If you do successfully pursue a lemon-law claim, you may get a refund of what you paid for the car, as well as reimbursement for things like taxes, registration fees, and finance charges. If you choose, you may get a replacement car. Be sure that it is of comparable value to the lemon it is replacing, and that it satisfies you completely.
Lemon laws cover used cars in a growing number of states. In some places, the law applies both to dealer and private seller purchases. The laws may have a connection with the safety inspection-sticker requirement. These sticker laws usually protect you if two conditions occur. First, the car must fail inspection within a certain period from the date of sale. Second, the repair costs must exceed a stated percentage of the purchase price. Then you are permitted to cancel the deal within a certain period.
You probably will have to notify the seller in writing of your intention to cancel, including your reasons. You must return the car to the place of sale even if it requires towing. If the seller offers to make repairs, you can decide whether to accept the seller's offer or get your money back.
Keep in mind that the car might pass the safety inspection and still be a lemon. And you may drive the car (if it is drivable), but be aware that, if the car does indeed turn out to be a lemon, the law usually allows the seller to deduct a certain amount from your refund based on the miles you have driven. This applies to both new and used car sales.
Other Laws That Might Help
Other statutes protect car buyers besides lemon laws:
the Federal Anti-Tampering Odometer Law prohibits acts that falsify odometer mileage readings;
the Federal Used Car Law requires that dealers post Buyers Guides on used cars;
The Federal Automobile Information Disclosure Act requires manufacturers and importers of new cars to affix a sticker, called the "Monroney label," on the windshield or side window of the car. The Monroney label lists the base price of the car; the options installed by the manufacturer, along with their suggested retail price, how much the manufacturer has charged for transportation, and the car's fuel economy (miles per gallon). Only the buyer is allowed to remove the Monroney label.
And various state statutes providing the protection are the consumer fraud as well as statutes prohibiting unfair and deceptive acts and practices, discussed elsewhere on this website.
Recall also that the standard causes of action predicated on Fraud and Deceit and Breach of Contract may also be available for relief.
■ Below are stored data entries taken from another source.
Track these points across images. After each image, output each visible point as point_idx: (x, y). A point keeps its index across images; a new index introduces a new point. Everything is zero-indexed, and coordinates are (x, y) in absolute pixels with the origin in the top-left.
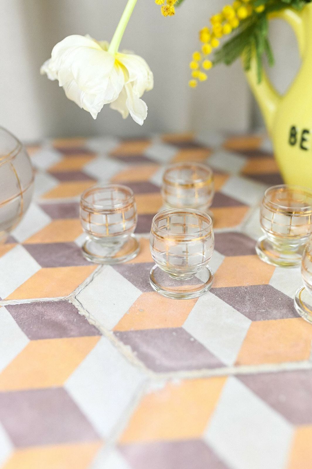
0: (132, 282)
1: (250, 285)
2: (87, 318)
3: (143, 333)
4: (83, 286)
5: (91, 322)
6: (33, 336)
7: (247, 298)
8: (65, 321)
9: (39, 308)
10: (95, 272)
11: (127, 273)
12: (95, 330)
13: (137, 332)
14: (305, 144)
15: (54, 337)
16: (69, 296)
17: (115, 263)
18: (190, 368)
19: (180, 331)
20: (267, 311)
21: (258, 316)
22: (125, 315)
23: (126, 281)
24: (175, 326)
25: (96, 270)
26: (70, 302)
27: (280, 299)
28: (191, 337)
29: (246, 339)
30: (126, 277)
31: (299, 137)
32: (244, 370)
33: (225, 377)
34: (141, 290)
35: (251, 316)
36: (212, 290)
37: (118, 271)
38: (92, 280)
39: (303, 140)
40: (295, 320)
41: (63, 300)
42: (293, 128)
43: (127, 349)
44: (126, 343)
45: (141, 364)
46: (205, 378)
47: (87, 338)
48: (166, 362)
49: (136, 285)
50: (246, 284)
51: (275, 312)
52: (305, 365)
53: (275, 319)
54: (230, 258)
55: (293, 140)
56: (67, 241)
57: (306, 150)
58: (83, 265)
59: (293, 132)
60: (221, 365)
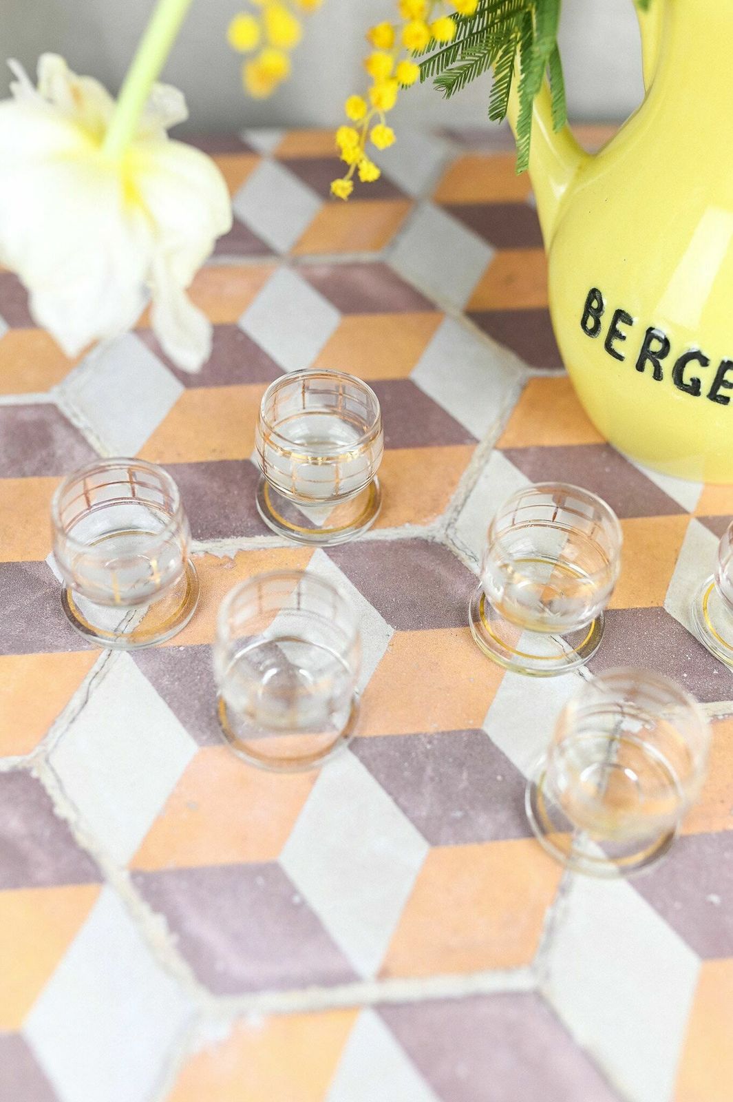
0: (177, 712)
1: (440, 730)
2: (72, 828)
4: (62, 723)
5: (82, 839)
7: (429, 771)
8: (23, 838)
11: (165, 681)
12: (90, 868)
14: (616, 344)
15: (1, 887)
16: (33, 754)
17: (142, 649)
18: (285, 984)
19: (272, 873)
20: (466, 816)
21: (445, 832)
22: (158, 819)
23: (161, 704)
24: (264, 858)
25: (96, 668)
26: (34, 775)
27: (499, 777)
28: (294, 891)
29: (411, 901)
30: (164, 693)
31: (606, 320)
32: (399, 990)
33: (357, 1008)
34: (195, 737)
35: (431, 833)
36: (356, 747)
37: (145, 674)
38: (86, 702)
39: (614, 333)
41: (20, 767)
42: (594, 294)
43: (157, 924)
44: (156, 908)
45: (182, 968)
46: (312, 1012)
47: (69, 891)
48: (235, 965)
49: (184, 723)
50: (431, 728)
51: (484, 821)
52: (521, 981)
53: (480, 840)
54: (408, 634)
55: (591, 323)
56: (28, 558)
57: (620, 358)
58: (65, 648)
59: (595, 304)
60: (349, 977)
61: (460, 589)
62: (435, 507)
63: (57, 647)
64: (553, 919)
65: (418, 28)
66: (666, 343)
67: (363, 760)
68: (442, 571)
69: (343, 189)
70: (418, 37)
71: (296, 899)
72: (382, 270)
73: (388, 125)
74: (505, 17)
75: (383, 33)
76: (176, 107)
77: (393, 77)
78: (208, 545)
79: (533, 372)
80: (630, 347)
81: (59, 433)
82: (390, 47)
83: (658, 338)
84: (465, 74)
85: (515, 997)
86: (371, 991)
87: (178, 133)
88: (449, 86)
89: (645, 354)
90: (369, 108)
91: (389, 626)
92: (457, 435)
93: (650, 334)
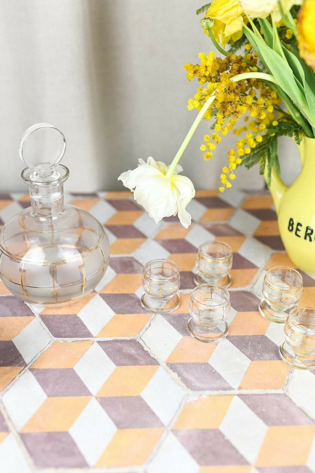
0: (176, 328)
1: (252, 335)
2: (149, 353)
3: (184, 365)
4: (144, 330)
5: (152, 356)
6: (118, 364)
7: (250, 344)
8: (136, 354)
9: (119, 344)
11: (172, 321)
12: (155, 361)
13: (180, 364)
14: (298, 233)
15: (131, 365)
16: (136, 336)
18: (212, 389)
19: (207, 365)
20: (261, 354)
21: (256, 358)
22: (173, 352)
23: (172, 327)
24: (204, 361)
25: (152, 318)
26: (137, 341)
27: (271, 346)
28: (213, 369)
29: (247, 372)
30: (172, 324)
31: (295, 226)
32: (244, 392)
33: (233, 395)
34: (182, 334)
35: (251, 357)
36: (227, 337)
37: (166, 320)
38: (150, 325)
39: (297, 229)
40: (278, 362)
41: (133, 339)
42: (291, 220)
43: (175, 375)
44: (174, 371)
45: (184, 385)
46: (220, 395)
47: (150, 367)
48: (199, 385)
49: (178, 331)
50: (250, 334)
51: (266, 356)
52: (280, 391)
53: (266, 360)
54: (241, 313)
55: (291, 228)
56: (130, 293)
57: (299, 236)
58: (143, 313)
59: (291, 222)
60: (230, 388)
61: (256, 303)
62: (247, 283)
63: (140, 313)
64: (288, 379)
65: (241, 150)
66: (312, 231)
67: (230, 341)
68: (250, 299)
69: (222, 190)
70: (242, 152)
71: (214, 371)
72: (227, 226)
73: (234, 173)
74: (264, 149)
75: (232, 152)
76: (181, 169)
77: (235, 162)
78: (183, 291)
79: (275, 252)
80: (302, 233)
81: (135, 264)
82: (234, 155)
83: (310, 229)
84: (253, 164)
85: (278, 395)
86: (237, 392)
87: (180, 174)
88: (248, 167)
89: (307, 234)
90: (229, 169)
91: (236, 311)
92: (252, 266)
93: (307, 228)
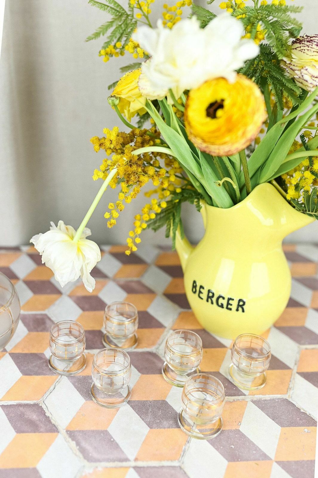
0: (80, 392)
1: (153, 400)
2: (50, 419)
3: (84, 433)
4: (48, 393)
5: (53, 422)
6: (19, 431)
7: (150, 410)
8: (37, 420)
9: (21, 409)
10: (56, 381)
11: (76, 384)
12: (55, 429)
13: (80, 431)
14: (201, 295)
15: (31, 432)
16: (40, 400)
17: (69, 375)
18: (108, 460)
19: (105, 433)
20: (160, 421)
21: (155, 425)
22: (74, 418)
23: (76, 390)
24: (103, 429)
25: (57, 380)
26: (40, 405)
27: (170, 413)
28: (112, 438)
29: (144, 442)
30: (76, 387)
31: (198, 288)
32: (140, 464)
33: (129, 467)
34: (84, 398)
35: (150, 425)
36: (129, 402)
37: (71, 382)
38: (55, 388)
39: (200, 292)
40: (176, 430)
41: (36, 403)
42: (195, 282)
43: (73, 444)
44: (73, 440)
45: (81, 456)
46: (116, 468)
47: (49, 434)
48: (95, 455)
49: (81, 395)
50: (151, 399)
51: (165, 423)
52: (176, 464)
53: (164, 428)
54: (145, 375)
55: (194, 290)
56: (39, 352)
57: (202, 299)
58: (49, 375)
59: (195, 285)
60: (127, 460)
61: (160, 365)
62: (153, 344)
63: (47, 374)
64: (185, 449)
65: (146, 215)
66: (213, 294)
67: (131, 406)
68: (155, 360)
69: (128, 253)
70: (146, 217)
71: (112, 440)
72: (139, 283)
73: (139, 237)
74: (169, 213)
75: (138, 217)
76: (89, 232)
77: (140, 226)
78: (89, 351)
79: (182, 310)
80: (204, 296)
81: (48, 321)
82: (140, 220)
83: (211, 293)
84: (159, 227)
85: (174, 467)
86: (133, 464)
87: (88, 238)
88: (155, 230)
89: (208, 297)
90: (135, 234)
91: (140, 373)
92: (160, 325)
93: (209, 291)
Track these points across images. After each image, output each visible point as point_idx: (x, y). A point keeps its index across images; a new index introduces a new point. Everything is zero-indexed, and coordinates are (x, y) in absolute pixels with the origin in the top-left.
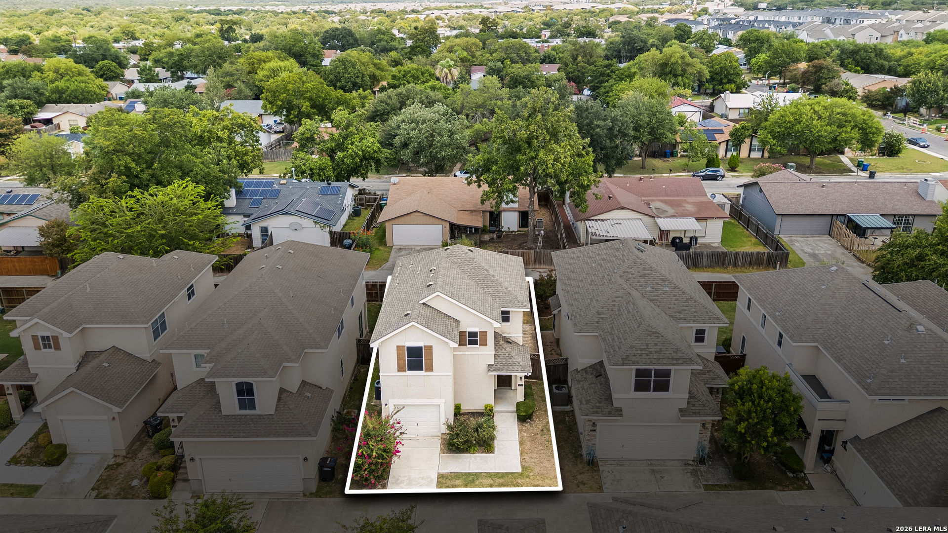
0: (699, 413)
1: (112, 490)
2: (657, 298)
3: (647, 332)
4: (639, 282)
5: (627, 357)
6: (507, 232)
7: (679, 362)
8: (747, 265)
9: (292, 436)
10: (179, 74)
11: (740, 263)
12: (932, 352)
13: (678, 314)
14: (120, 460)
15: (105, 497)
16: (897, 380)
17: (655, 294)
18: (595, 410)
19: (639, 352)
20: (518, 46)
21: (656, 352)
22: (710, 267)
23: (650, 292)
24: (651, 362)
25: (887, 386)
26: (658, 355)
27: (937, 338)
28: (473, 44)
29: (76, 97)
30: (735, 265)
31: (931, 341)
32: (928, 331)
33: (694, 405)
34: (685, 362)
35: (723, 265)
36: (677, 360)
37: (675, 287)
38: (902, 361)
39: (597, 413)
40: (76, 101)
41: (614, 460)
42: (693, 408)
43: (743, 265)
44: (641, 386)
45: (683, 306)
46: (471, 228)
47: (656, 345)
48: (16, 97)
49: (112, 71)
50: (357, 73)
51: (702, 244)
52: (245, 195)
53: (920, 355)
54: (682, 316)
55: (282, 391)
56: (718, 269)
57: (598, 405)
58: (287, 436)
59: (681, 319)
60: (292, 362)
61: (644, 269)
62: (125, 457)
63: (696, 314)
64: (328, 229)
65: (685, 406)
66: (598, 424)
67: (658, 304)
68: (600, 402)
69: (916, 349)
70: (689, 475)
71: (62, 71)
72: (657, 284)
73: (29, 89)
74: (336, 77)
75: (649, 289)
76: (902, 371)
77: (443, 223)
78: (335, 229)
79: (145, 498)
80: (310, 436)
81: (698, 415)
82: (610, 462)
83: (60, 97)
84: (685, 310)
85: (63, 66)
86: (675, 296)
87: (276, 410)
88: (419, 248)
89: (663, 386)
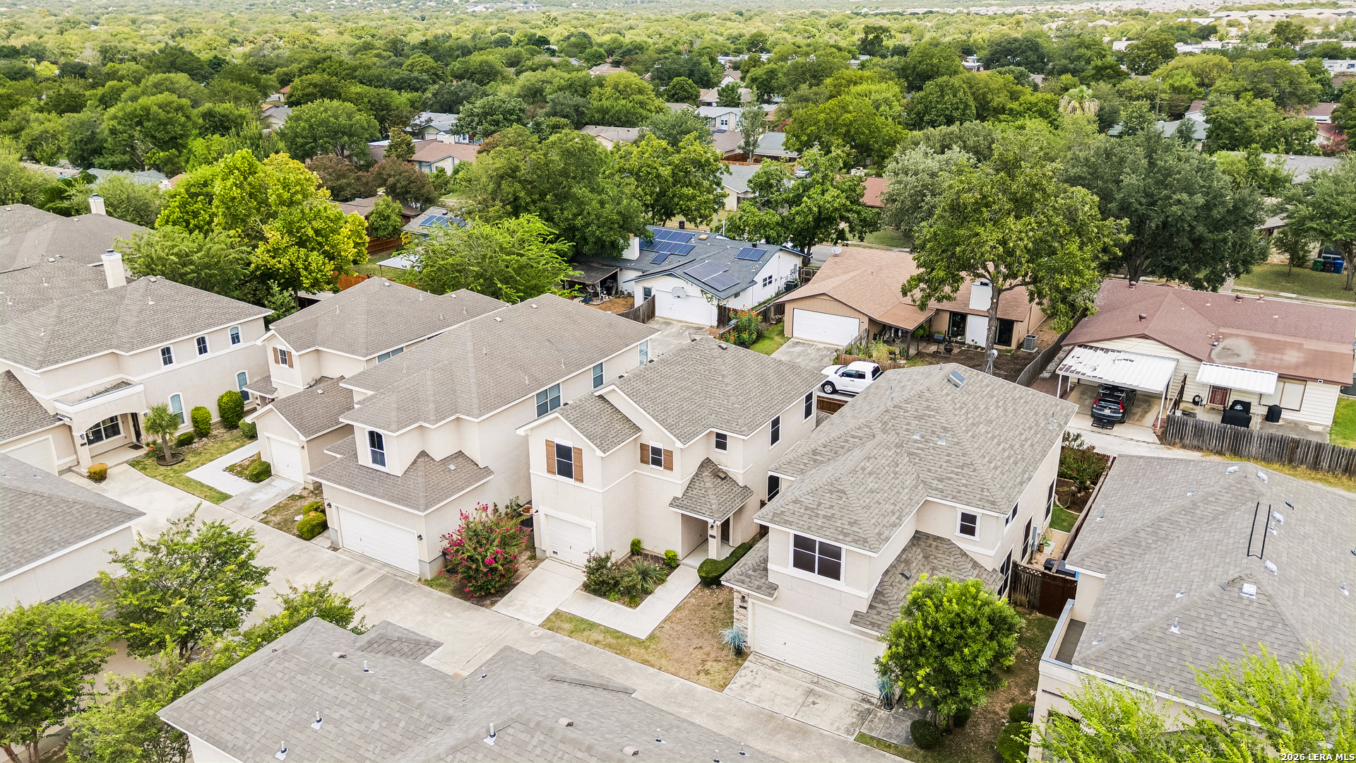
0: (879, 626)
1: (277, 519)
2: (920, 452)
3: (831, 488)
4: (908, 424)
5: (782, 512)
6: (970, 346)
7: (847, 539)
8: (1339, 472)
9: (403, 505)
10: (766, 97)
11: (1325, 465)
12: (1243, 632)
13: (936, 482)
14: (305, 493)
15: (267, 523)
16: (1140, 655)
17: (921, 446)
18: (742, 577)
19: (802, 511)
20: (1278, 71)
21: (825, 517)
22: (1264, 459)
23: (916, 441)
24: (809, 528)
25: (1116, 658)
26: (824, 521)
27: (1271, 614)
28: (1215, 65)
29: (619, 119)
30: (1315, 466)
31: (1255, 615)
32: (1262, 597)
33: (879, 613)
34: (855, 541)
35: (1290, 461)
36: (846, 535)
37: (958, 443)
38: (1174, 630)
39: (743, 582)
40: (618, 123)
41: (772, 659)
42: (875, 617)
43: (1331, 469)
44: (802, 562)
45: (952, 472)
46: (897, 330)
47: (831, 507)
48: (555, 114)
49: (685, 90)
50: (957, 103)
51: (1289, 422)
52: (655, 247)
53: (1216, 630)
54: (940, 486)
55: (423, 454)
56: (1276, 466)
57: (750, 572)
58: (399, 503)
59: (936, 489)
60: (429, 422)
61: (928, 407)
62: (312, 492)
63: (963, 488)
64: (715, 302)
65: (864, 609)
66: (750, 600)
67: (917, 460)
68: (754, 571)
69: (1215, 619)
70: (855, 714)
71: (621, 87)
72: (934, 432)
73: (569, 106)
74: (926, 107)
75: (917, 437)
76: (1160, 645)
77: (861, 316)
78: (732, 304)
79: (294, 535)
80: (418, 509)
81: (876, 628)
82: (764, 661)
83: (604, 118)
84: (950, 479)
85: (623, 81)
86: (949, 455)
87: (405, 473)
88: (822, 346)
89: (831, 570)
A vital aspect of all the various forms of relief available above is quick action with excellent record keeping on the part of the consumer who has suffered the travail of purchasing a poorly made automobile. The very fact that both the States and Federal government has passed such substantial laws protecting the consumer should indicate that this is a problem by no means rare and the consumer who has been damaged should quickly determine the precise statutes available in the particular state (in addition to the Federal protections described above), obtain good legal advice, and carefully follow the steps necessary to take advantage of the applicable laws.